À FAIRE ▸
1. Répondez à ces questions d'après le récit sur le jeu de rôles :
(a) À quel âge ce genre de BD d'action plaisait-il à la personne qui raconte ?
(b) Combien de joueurs réguliers y avait-il après les conversions ?
(c) Quels sports ont conquis les pauses déjeuner ?
2. Indiquez si chaque affirmation concorde avec le récit sur le jeu de rôles, en répondant par oui ou non et en citant les mots décisifs :
(a) Le jeu est arrivé après la série télé.
(b) Les parties se jouaient presque tous les jours à la pause déjeuner.
(c) Les parties avec Stu avaient lieu dans le bus du matin.
3. Poursuivez le récit sur le jeu de rôles à partir de sa dernière phrase.

TEXTE ▸

────────

Le bon genre arriva sous la forme des Tortues Ninja
(Teenage Mutant Ninja Turtles). Cela remonte à la fin des années 80,
une bonne année environ avant que la série télé ne débarque et ne les
rende célèbres. Je n’avais pas entendu parler d’elles mais ne fis
pas attention parce que le jeu était exactement mon genre : des
animaux humanoïdes géants trimballant des uzis et pratiquant le kung-fu
au nom de la justice. C’était le meilleur des BD faciles d’action,
exactement ce dans quoi j’étais à 13 ans. Une fois de plus, j’étais
de retour dans le jeu de rôles, par la grande porte.
Je produisais personnage après personnage, conçus
aventure après aventure, m’immergeais dans le background (je vis même
le deuxième film avec Vanilla Ice !). et puis je rencontrais de
nouveau exactement le même obstacle– pas de joueurs. A nouveau je dus
convertir, et cette fois-ci quelques amis étaient intéressés.
Peut-être que je connaissais plus d’agités du bocal, ou peut-être
étaient-ils plus âgés, ou peut-être que c’était l’appel des films
– quoi qu’il en soit j’avais à présent deux, parfois trois joueurs
réguliers. Nous jouions presque tous les jours à la pause déjeuner, si
nous pouvions éviter les bandes de bourrins. Et nous nous sommes amusés
à taper bêtement sur des monstres, pendant quelque temps. Mais alors
nous commençâmes à grandir. Des trucs de binoclards comme les jeux de
rôles font de vous une cible facile, et personne n’y tenait autant que
moi. Le handball et le foot ont conquis nos pauses déjeuner, et j’en
fus réduit à jouer épisodiquement avec Stu dans le train du retour. Et
ce, seulement si nous prenions le même train, et nous arrangions là
aussi pour éviter les bourrins.

────────

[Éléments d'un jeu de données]
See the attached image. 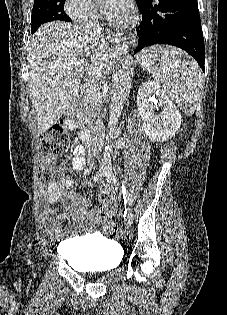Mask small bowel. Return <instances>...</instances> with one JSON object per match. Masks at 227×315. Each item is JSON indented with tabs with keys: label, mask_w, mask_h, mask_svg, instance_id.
Segmentation results:
<instances>
[{
	"label": "small bowel",
	"mask_w": 227,
	"mask_h": 315,
	"mask_svg": "<svg viewBox=\"0 0 227 315\" xmlns=\"http://www.w3.org/2000/svg\"><path fill=\"white\" fill-rule=\"evenodd\" d=\"M72 167L76 171H80L86 166L85 149L82 145L74 147L72 150ZM73 184V178L70 174H65L62 178L52 182L47 187L40 186L39 193L43 200L42 221L43 224L49 229L58 228L59 220L65 217V214L60 213L56 208L52 207L53 204L58 202L61 197L67 196L70 199L68 210L73 220H79L82 217L97 220L101 224L104 221L100 219L99 210L93 208L89 200L82 199L76 195L70 194L68 189ZM107 219L112 217L116 211V204L112 196L109 195ZM106 219V221H107Z\"/></svg>",
	"instance_id": "1"
}]
</instances>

────────

RÉPONSES ▸
1.
(a) À 13 ans.
(b) Deux, parfois trois.
(c) Le handball et le foot.

2.
(a) Non : « une bonne année environ avant que la série télé ne débarque ».
(b) Oui : « Nous jouions presque tous les jours à la pause déjeuner ».
(c) Non : « jouer épisodiquement avec Stu dans le train du retour ».

3.
Finalement, j’abandonnais aussi TMNT. Oh, je ne
cessais jamais d’apprécier le background, ni le punch que je retirais
du tirage de personnage ou de la création de scénarios, mais je cessai
de jouer vraiment. Trop peu de joueurs, trop peu d’intérêt, trop peu
de raisons pour que je persiste à essayer de jouer à des bons jeux. TMNT
finit aussi dans le tiroir, et une fois de plus j’étais bloqué. Mais
je n’abandonnais toujours pas. Je croyais toujours que le jeux de rôles
était quelque chose de bien et qu’il changerait ma vie. Un jour.
Peut-être.
Cependant, je me sentais contrarié. Je me sentais
comme si j’avais été floué de quelque chose. J’avais trouvé le jeu
parfait, mais n’avais jamais trouvé plus d’une poignée de gens
pour y jouer avec moi, et quasiment personne pour y jouer correctement. Et
malgré mes meilleurs efforts pendant ces cinq années, je n’avais
jamais eu une seule partie décente, surtout parce que je n’avais jamais
trouvé de joueurs satisfaisants.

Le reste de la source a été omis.